Kim Woojae, Kim Ku Sang, Park Rae Woong
Department of Public Health and Medical Administration, Dongyang University, Yeongju, Korea.
Department of Biomedical Informatics, Ajou University School of Medicine, Suwon, Korea.; Breast Cancer Center, Ulsan City Hospital, Ulsan, Korea.
Healthc Inform Res. 2016 Apr;22(2):89-94. doi: 10.4258/hir.2016.22.2.89. Epub 2016 Apr 30.
Breast cancer has a high rate of recurrence, resulting in the need for aggressive treatment and close follow-up.

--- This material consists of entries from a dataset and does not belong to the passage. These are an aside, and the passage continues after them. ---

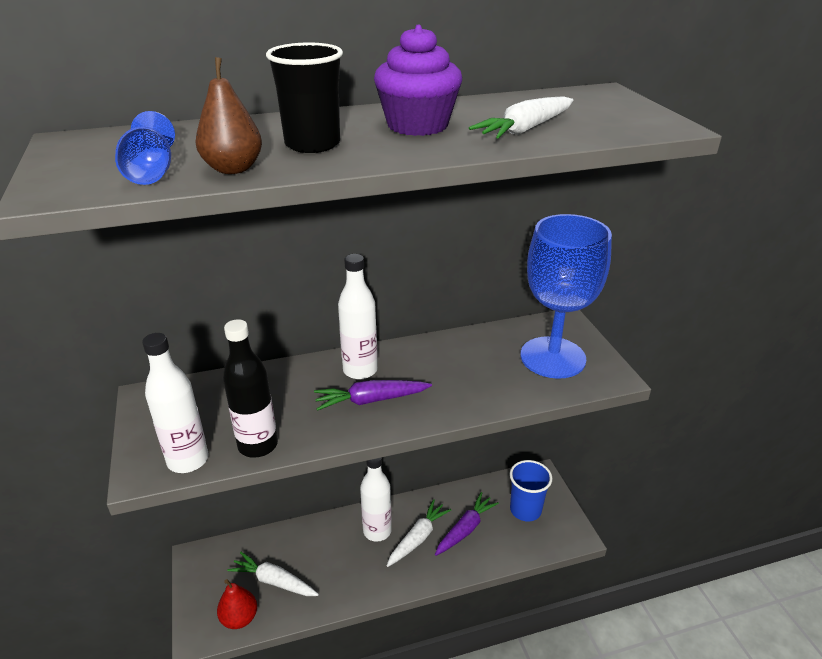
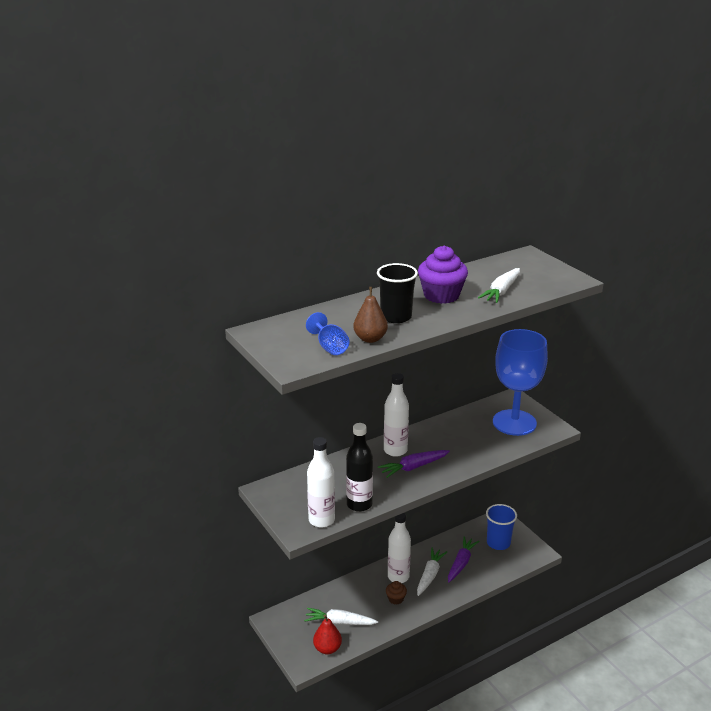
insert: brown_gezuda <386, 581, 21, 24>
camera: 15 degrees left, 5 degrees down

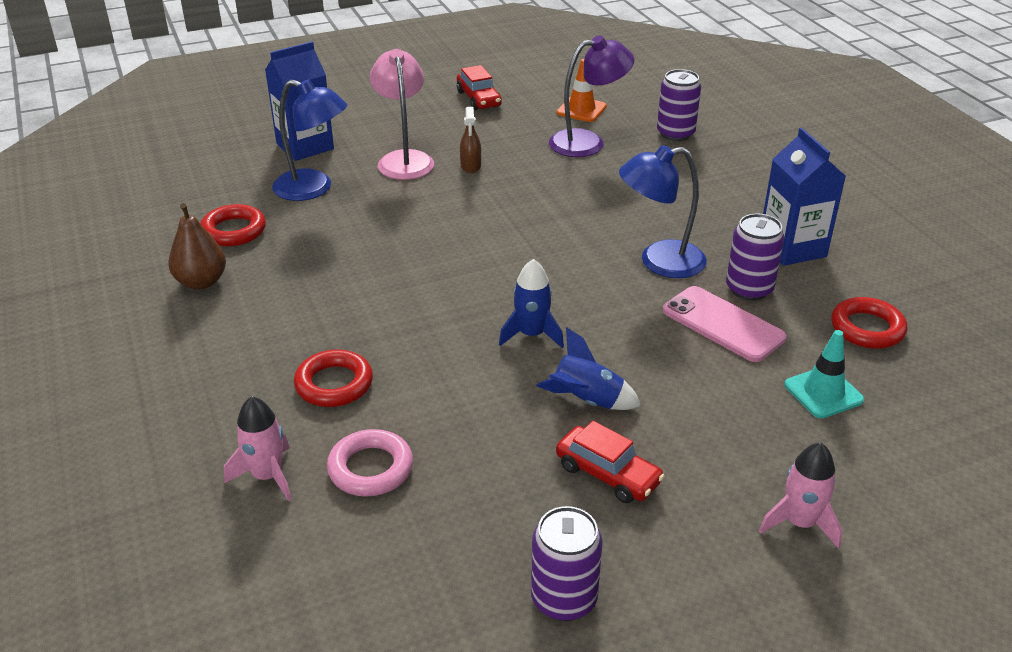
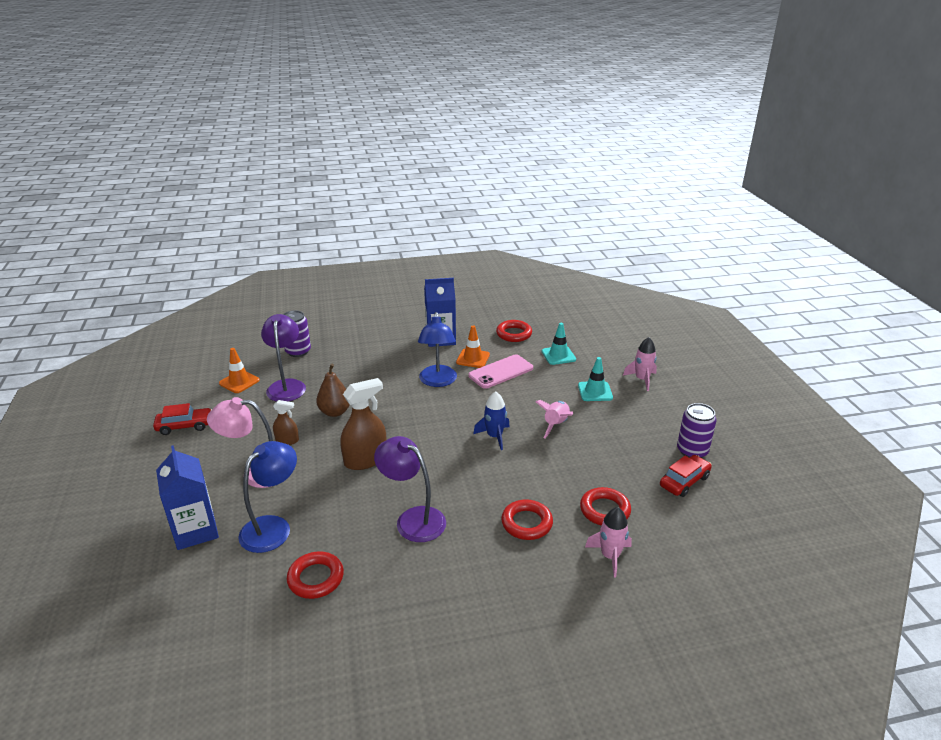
insert: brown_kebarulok <340, 378, 47, 92>; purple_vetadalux <374, 436, 72, 106>; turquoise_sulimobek <578, 357, 35, 44>
move: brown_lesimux <168, 203, 58, 87> to <316, 364, 34, 53>; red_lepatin <556, 421, 109, 82> to <660, 455, 52, 42>
replace: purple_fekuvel <726, 214, 58, 87> to orange_sulimobek <456, 326, 34, 42>
recolor: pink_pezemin <327, 429, 86, 67> to red_pezemin <580, 487, 51, 39>; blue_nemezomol <536, 327, 105, 83> to pink_nemezomol <536, 400, 37, 38>
camera: 80 degrees left, 5 degrees down

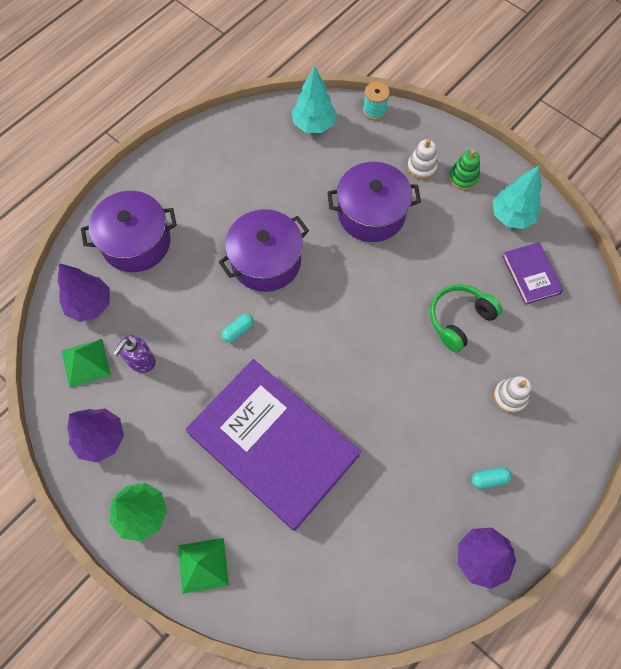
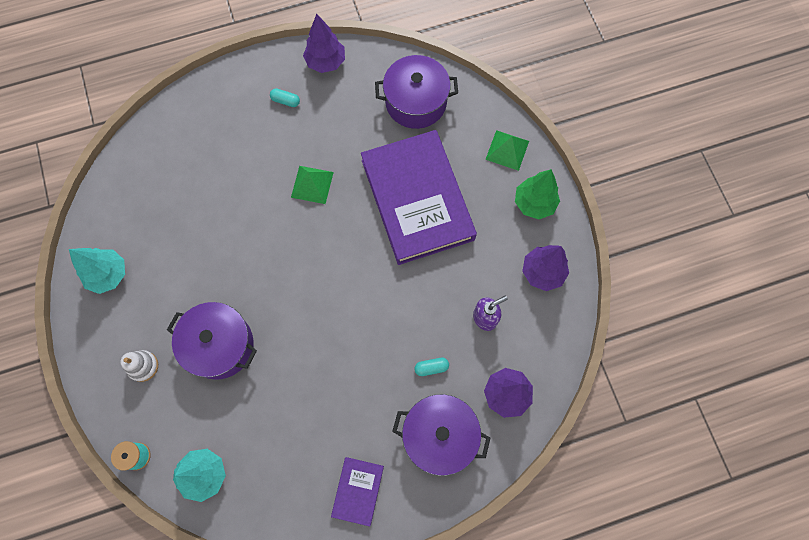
delete: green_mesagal <430, 284, 72, 68>; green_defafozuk <449, 150, 31, 40>; white_defafozuk <493, 376, 38, 37>
move: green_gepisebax <62, 339, 49, 49> to <291, 166, 43, 38>; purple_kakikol <219, 209, 90, 83> to <375, 55, 83, 74>; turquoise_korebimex <221, 314, 33, 29> to <414, 358, 35, 18>; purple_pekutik <502, 242, 61, 63> to <331, 457, 53, 70>
camera: 150 degrees left, 5 degrees up

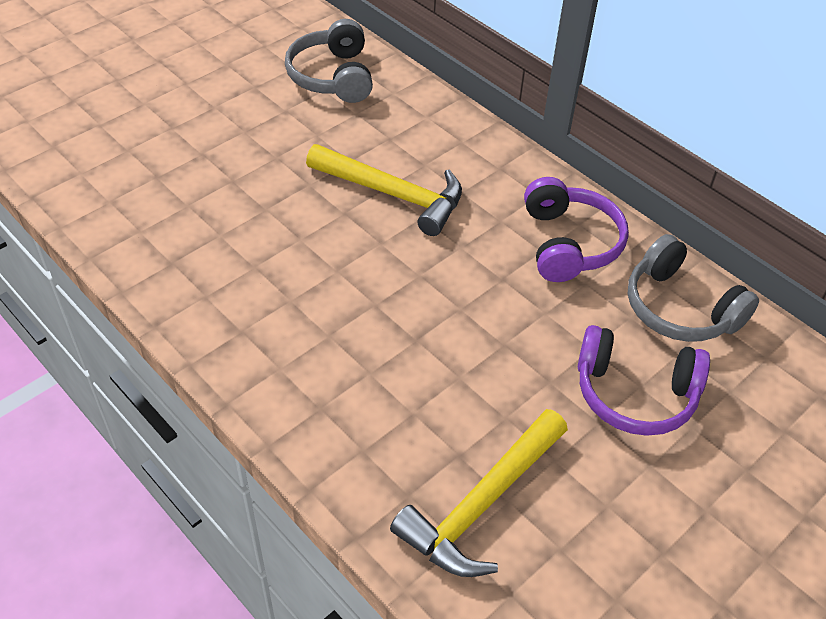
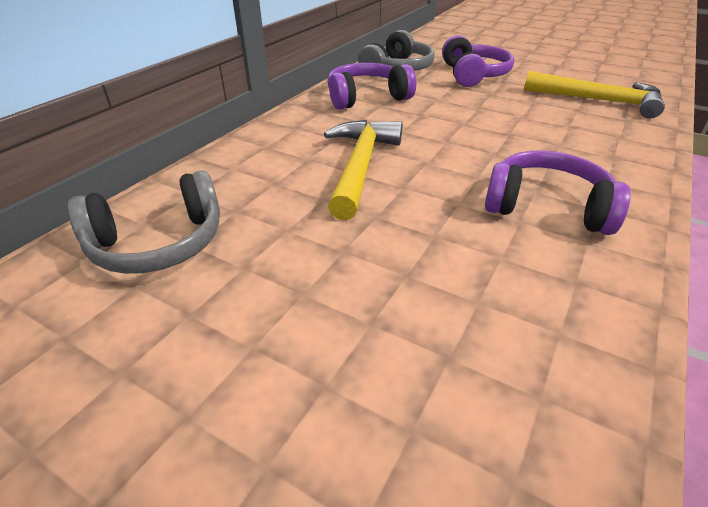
insert: purple_mesagal <485, 150, 146, 85>
camera: 105 degrees left, 10 degrees down

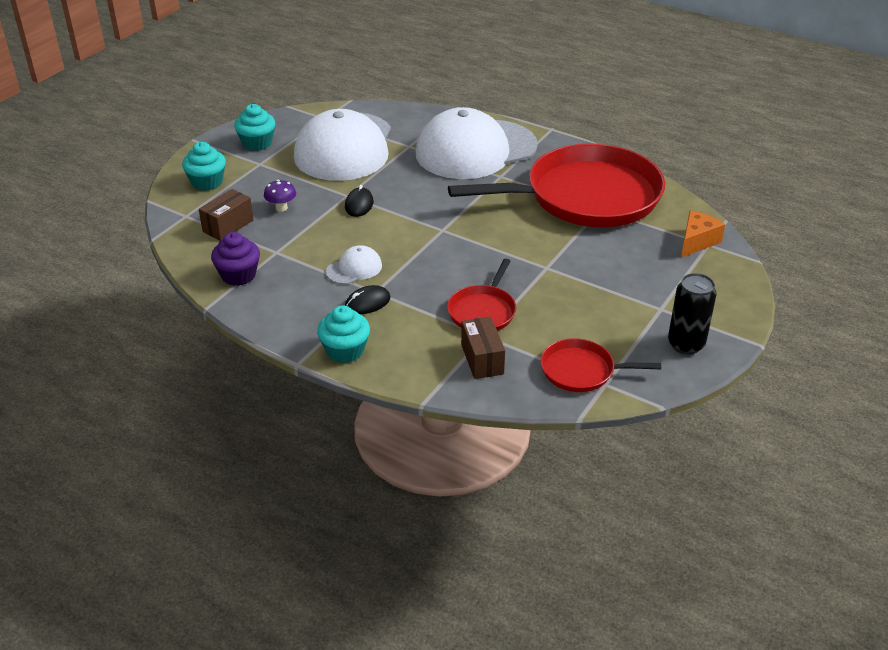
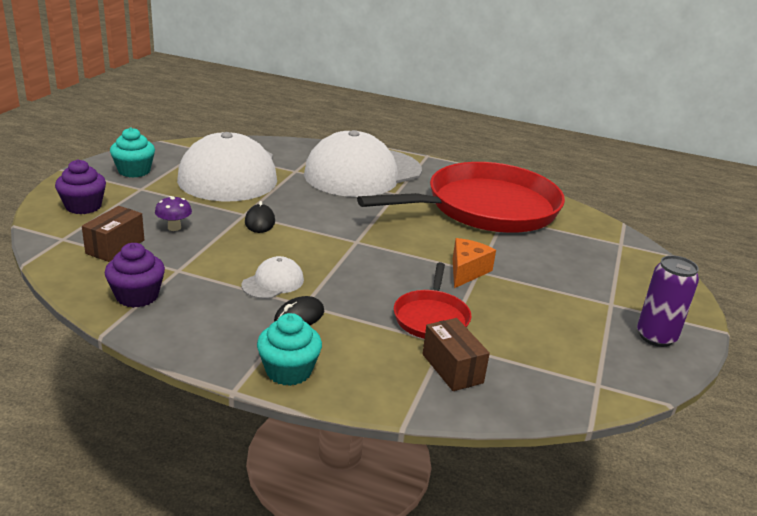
delete: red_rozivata <541, 338, 120, 54>
move: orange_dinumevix <681, 210, 44, 48> to <453, 238, 43, 50>
recolor: turquoise_gezuda <182, 142, 44, 49> to purple_gezuda <55, 159, 51, 55>; black_fekuvel <668, 273, 48, 82> to purple_fekuvel <637, 255, 62, 92>
camera: 15 degrees left, 10 degrees down

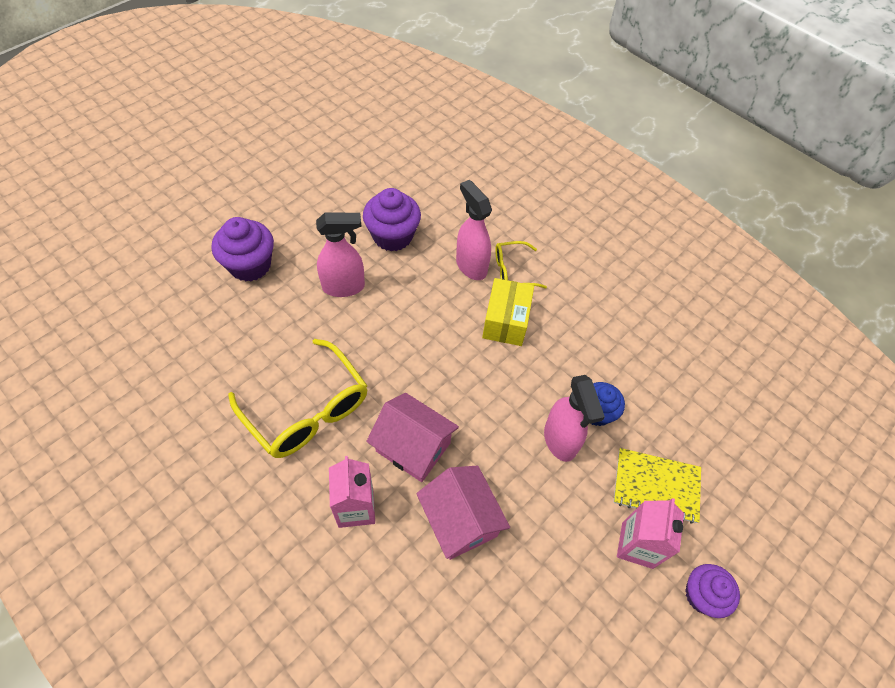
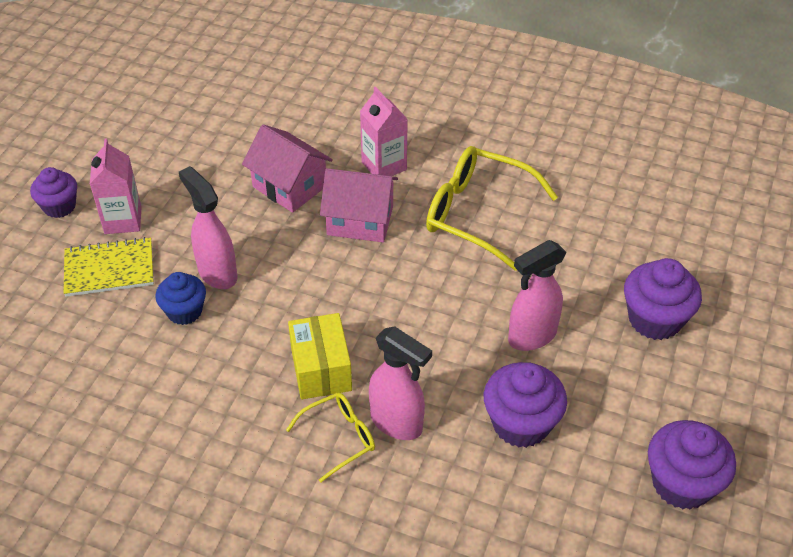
insert: purple_gezuda <648, 420, 88, 90>
camera: 160 degrees right, 10 degrees down

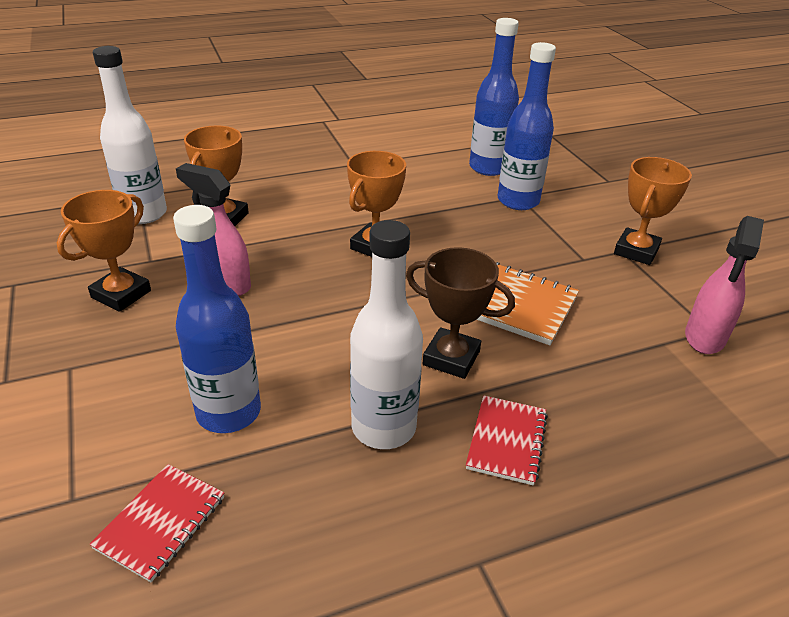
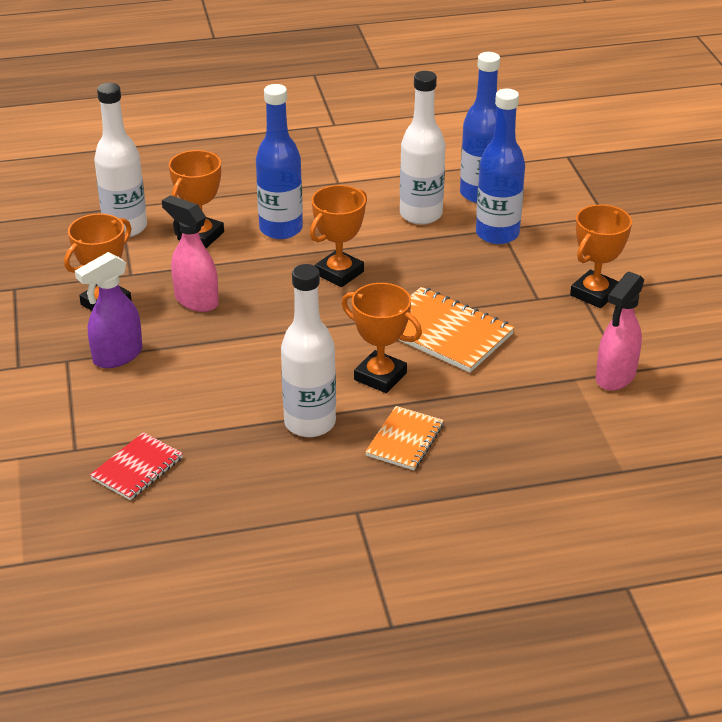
insert: purple_kebarulok <75, 252, 67, 116>; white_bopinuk <400, 71, 45, 154>
move: blue_bopinuk <173, 205, 88, 228> to <256, 84, 47, 155>
recolor: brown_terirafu <406, 247, 109, 132> to orange_terirafu <341, 283, 81, 110>; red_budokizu <466, 395, 82, 90> to orange_budokizu <365, 406, 79, 64>
camera: 10 degrees right, 0 degrees up

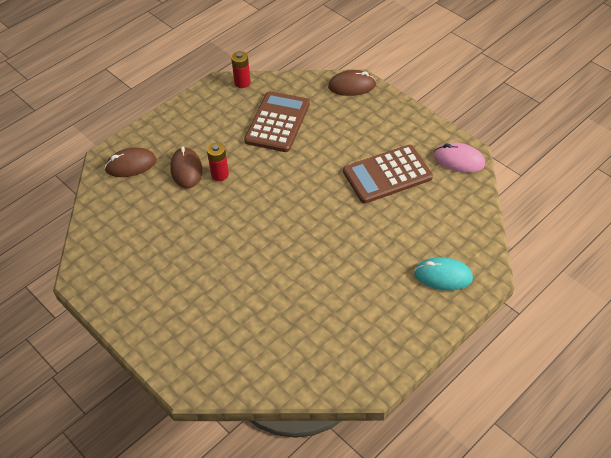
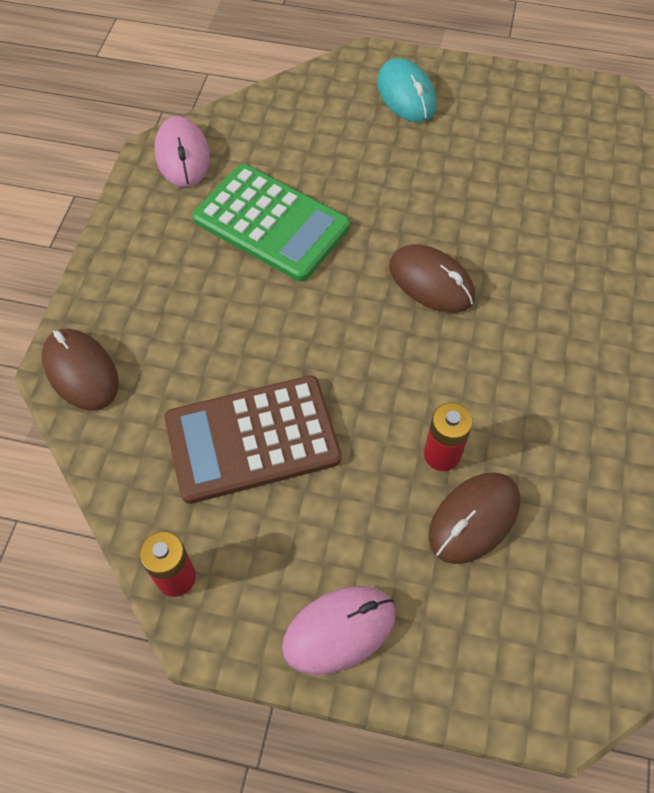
insert: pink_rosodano <282, 586, 114, 89>
move: brown_rosodano <104, 147, 52, 30> to <389, 244, 86, 69>
recolor: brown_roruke <343, 145, 90, 58> to green_roruke <192, 164, 158, 118>
camera: 125 degrees left, 10 degrees up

However, previously established classification guidelines, based on expert panels or regression models, are controversial. Prediction models based on machine learning show excellent performance, but they are not widely used because they cannot explain their decisions and cannot be presented on paper in the way that knowledge is customarily represented in the clinical world. The principal objective of this study was to develop a nomogram based on a naïve Bayesian model for the prediction of breast cancer recurrence within 5 years after breast cancer surgery.
The nomogram can provide a visual explanation of the predicted probabilities on a sheet of paper. We used a data set from a Korean tertiary teaching hospital of 679 patients who had undergone breast cancer surgery between 1994 and 2002. Seven prognostic factors were selected as independent variables for the model.
The accuracy was 80%, and the area under the receiver operating characteristics curve (AUC) of the model was 0.81.
The nomogram can be easily used in daily practice to aid physicians and patients in making appropriate treatment decisions after breast cancer surgery.
乳腺癌复发率高,因此需要积极治疗和密切随访。然而,先前基于专家小组或回归模型制定的分类指南存在争议。基于机器学习的预测模型表现出色,但由于无法解释其决策过程,且不能以临床领域惯常表示知识的方式呈现在纸上,所以未得到广泛应用。本研究的主要目的是开发一种基于朴素贝叶斯模型的列线图,用于预测乳腺癌手术后5年内的复发情况。
该列线图可在一张纸上直观地解释预测概率。我们使用了韩国一家三级教学医院1994年至2002年间679例接受乳腺癌手术患者的数据集。选择七个预后因素作为模型的自变量。
准确率为80%,模型的受试者工作特征曲线(AUC)下面积为0.81。
该列线图可在日常实践中轻松使用,以帮助医生和患者在乳腺癌手术后做出适当的治疗决策。